The quick summary of my paper’s results was that there are some highly charged protein loops and C-termini on the dimer’s exterior that are buffeted about in the fields. Their movement is proportional to the fields’ strength and direction and could, I proposed, account for microtubule breakdown. The loops have esoteric names like the “alpha H1-B2”. These loops are essential for the dimer-dimer connections that make up higher-order microtubules. Several of the loops have multiple exposed charged amino acids (sidechains colored below with yellow and cyan) I think these charged loops are manipulated from strong electric fields to such an extent that typical dimer to dimer binding is inhibited.

There was also some macro-level dimer bending (Figure 7) when the field was applied along a particular axis of the protein. In-depth cryo-EM papers have found that bending in the dimer prevents inclusion of tubulin dimers into growing microtubules. It could be possible that the electric field bends the dimers ever so slightly, decreasing the growth rate of microtubules and increasing the likelihood of an avalanche-like disassembly of existing microtubules.

Finally, an interesting story that I ran out of time to look further into was the dimer’s C-termini. These long uninhibited appendages are important for things like cell trafficking. They’re extremely negatively charged — as much as -9C per C-terminus. And they have an incredible range of motion around the dimer. In my simulations, the C-termini laid relatively flat along the surface of the dimer (the figure above shows the salt-bridges formed with positively charge surface residues). But the negativeness of the termini is modulated in vivo with differing glycosylation patterns. It may be that they’re actually less glued to the dimer’s surface than my model presented, and that electric fields bias them towards one orientation or the other, preventing their typical dynamics. I used explicit solvent (individual atoms) for the model I presented in the paper, but much longer timescales could be reached with an implicit solvent.

Help from Others

Early in the modeling I felt way out of my league. The learning curve for molecular dynamics, NAMD, VMD, and the scripting language Tcl were significant. And I was so busy learning the molecular dynamics tech stack that I was afraid I’d miss some significant background information that would render the whole study moot.

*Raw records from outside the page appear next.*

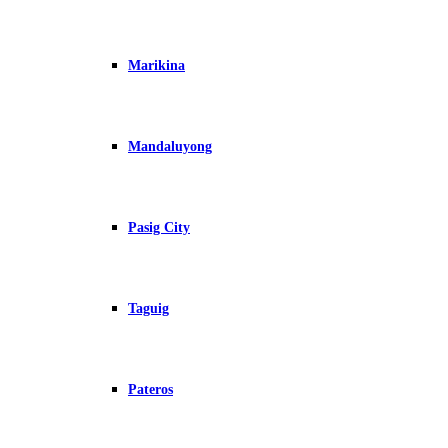
Marikina
Mandaluyong
Pasig City
Taguig
Pateros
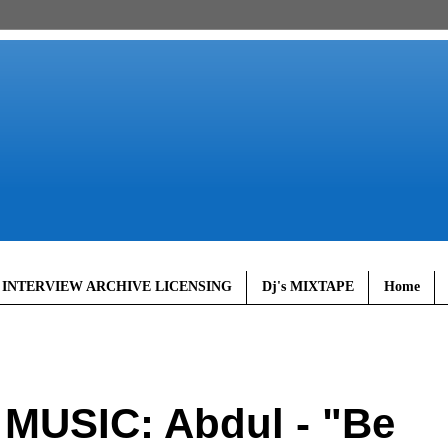
 INTERVIEW ARCHIVE LICENSING
Dj's MIXTAPE
Home
MUSIC: Abdul - "Be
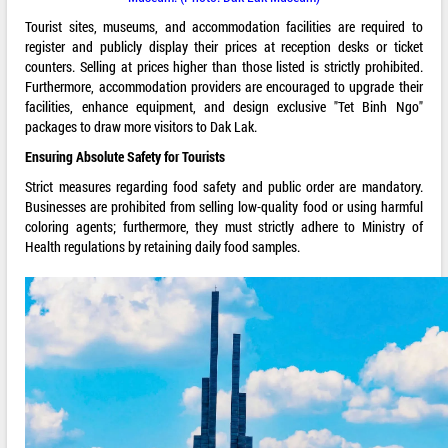
Tourist sites, museums, and accommodation facilities are required to
register and publicly display their prices at reception desks or ticket
counters. Selling at prices higher than those listed is strictly prohibited.
Furthermore, accommodation providers are encouraged to upgrade their
facilities, enhance equipment, and design exclusive "Tet Binh Ngo"
packages to draw more visitors to Dak Lak.
Ensuring Absolute Safety for Tourists
Strict measures regarding food safety and public order are mandatory.
Businesses are prohibited from selling low-quality food or using harmful
coloring agents; furthermore, they must strictly adhere to Ministry of
Health regulations by retaining daily food samples.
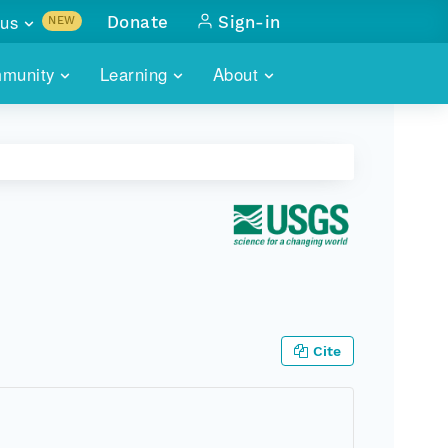
us
Donate
Sign-in
NEW
sults with
munity
Learning
About
lus
SKILLBUILDING
ABOUT DATAONE
ITORIES
cs & more
network of data repos
WEBINARS
METRICS
tals
 COMMUNITY
r data
 future of DataONE
TRAINING
CONTACT
ALLS
search
PORTALS HOW-TO
eries of monthly meetings
ATE
Cite
E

I was lucky to be invited to several meetings with Kris Carlson, a COMSOL expert who’s interested in a very similar problem and approach. He’s currently going much deeper on the investigation into the macroscopic level effects of TTFields on microtubules and C-termini, and I believe that his modeling will yield much more information into the problem space.

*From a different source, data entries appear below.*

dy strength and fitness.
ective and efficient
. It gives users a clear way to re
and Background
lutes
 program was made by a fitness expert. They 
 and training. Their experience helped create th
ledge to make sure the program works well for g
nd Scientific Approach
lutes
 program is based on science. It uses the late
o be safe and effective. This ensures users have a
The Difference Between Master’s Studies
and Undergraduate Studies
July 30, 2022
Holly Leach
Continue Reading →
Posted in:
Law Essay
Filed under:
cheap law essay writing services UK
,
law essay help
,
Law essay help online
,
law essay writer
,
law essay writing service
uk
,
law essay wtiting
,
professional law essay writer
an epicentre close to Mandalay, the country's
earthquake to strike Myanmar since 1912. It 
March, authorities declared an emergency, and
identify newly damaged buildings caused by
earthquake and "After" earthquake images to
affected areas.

At Kris’ suggestion, I reached out to Dr. Tuszynski (mentioned above). He and one of his post-docs, Jordane Preto, the last author on that physics-based TTField review, were incredibly generous and immediately willing to help by advising on the project. I’d never met them in person, but they were still willing to speak with me over weekly Skype calls to review the project’s approach and preliminary results. Jordane provided example bash scripts and, incredibly, they helped set me up with a user account for the University of Toronto’s supercomputer. Their background knowledge of the literature and modeling was invaluable.